The Democrats Vision Problem

OpinionJournal has an interesting piece on the Democrat’s failures in economic policy.

Mr. Rove must be wondering what he did to deserve this. In pursuit of Mr. Dean, every Democratic Presidential candidate is now proposing some kind of tax increase, from the humongous (in Mr. Dean’s case, $2 trillion over 10 years) to merely the huge. Not being masochists, they must believe this will help them retake the White House. But we’d suggest they all study Mark Penn’s latest analysis on the Democrats’ shrinking political appeal.

Mr. Penn is the pollster most famous for fashioning Bill Clinton’s New Democratic political themes. This week he released a survey, sponsored by the Democratic Leadership Council, that has ominous news for his party going into an election year. Though he found that Mr. Bush is vulnerable, "the Democratic Party is currently in its weakest position since the dawn of the New Deal." The share of voters who identify themselves as Democrats is down to 33%, lower even than in the GOP landslide year of 1994 and down from 45% as recently as 1968.

The Democrats are in the weakest position because they are a party that has gone to extremes. The predominant rhetoric of the Democratic Party is that life sucks, and it’s all the Republicans fault. Not once has such a message ever resonated with voters. Each time such a strategy of negativity has been tried it has been a complete disaster. The demographic slide the Democrats face is shown clearly in the reaction of the middle class:

Among white men age 25 to 49, only 41.5% even have a favorable view of Democrats. More than 70% of that group view the GOP favorably. As for income groups, the nearby table shows how the heart of the tax-paying middle class is abandoning the Democrats.

Mr. Penn attributes this mass defection to "current perceptions that Democrats stand for big government, want to raise taxes too high, are too liberal, and are beholden to special interest groups." They also suffer from what he calls a "security gap," or the "wide chasm" between the parties on keeping America safe after 9/11. "Today, Democrats must be strong on security to be heard on the economy," the strategist writes.

Alas, these days Mr. Penn is a prophet without followers. Democratic candidates are all chasing Mr. Dean’s poll numbers in the opposite direction, competing to see who can attack Mr. Bush most aggressively on the war and for his tax cuts.

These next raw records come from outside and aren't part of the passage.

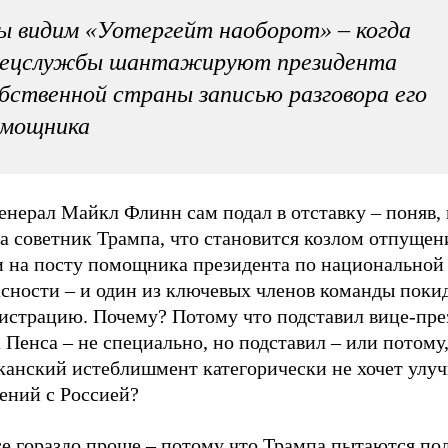
 видим «Уотергейт наоборот» – когда
пецслужбы шантажируют президента
бственной страны записью разговора его
омощника
енерал Майкл Флинн сам подал в отставку – поняв, 
а советник Трампа, что становится козлом отпущен
и на посту помощника президента по национальной
асности – и один из ключевых членов команды поки
истрацию. Почему? Потому что подставил вице-пре
Пенса – не специально, но подставил – или потому,
канский истеблишмент категорически не хочет улу
ений с Россией?
се гораздо проще – потому что Трампа пытаются по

The Democrats are taking all their weaknesses and compounding them. The strategy the Democrats are taking for the 2004 election is simply idiotic. Any first-year political science student can tell you that elections are not won by candidates in a race to appeal to the narrow extremes. Dean mania may be spreading like wildfire among Democratic partisans, but Dean is not the kind of candidate who can succeed in a general election. Of course, the Democrats are continuing to learn the wrong lessons:

The tax issue is only one of the many signs that the Democratic Party is veering back to the left. Mr. Dean’s rise is another, but the trend also shows up in the relentless partisan opposition to the Bush agenda in Congress. Democrats seem to have concluded from their 2002 defeat that their mistake was that they weren’t obstructionist enough.

2004 will be a slaughter for the Democrats. On paper the Democrats should have several electoral advantages on the Republicans in key battleground states. However, in two national elections (2000 and 2002) the Democrats managed to turn those advantages into major electoral defeats. The 2002 election was especially prescient as the Democrats lost big in states like Minnesota that have long been Democratic strongholds. The Democrats that did win, such as Michigan’s Jennifer Granholm, ran on a decidedly centrist agenda. The Democrats will not likely see a defeat quite as large as they did in 1972 or 1984, but unless they can completely turn around before the general election it could very well be close.

Liberals do not win elections in America, even if their liberalism is given the moniker of "progressivism&quot. Running on a platform of tax increases, more government spending, and a weak national security plan is not the path to electoral success. Then again, the Democrats don’t seem to care – they’re far too fixated on their hatred for the President that they can’t notice their own increasing irrelevance.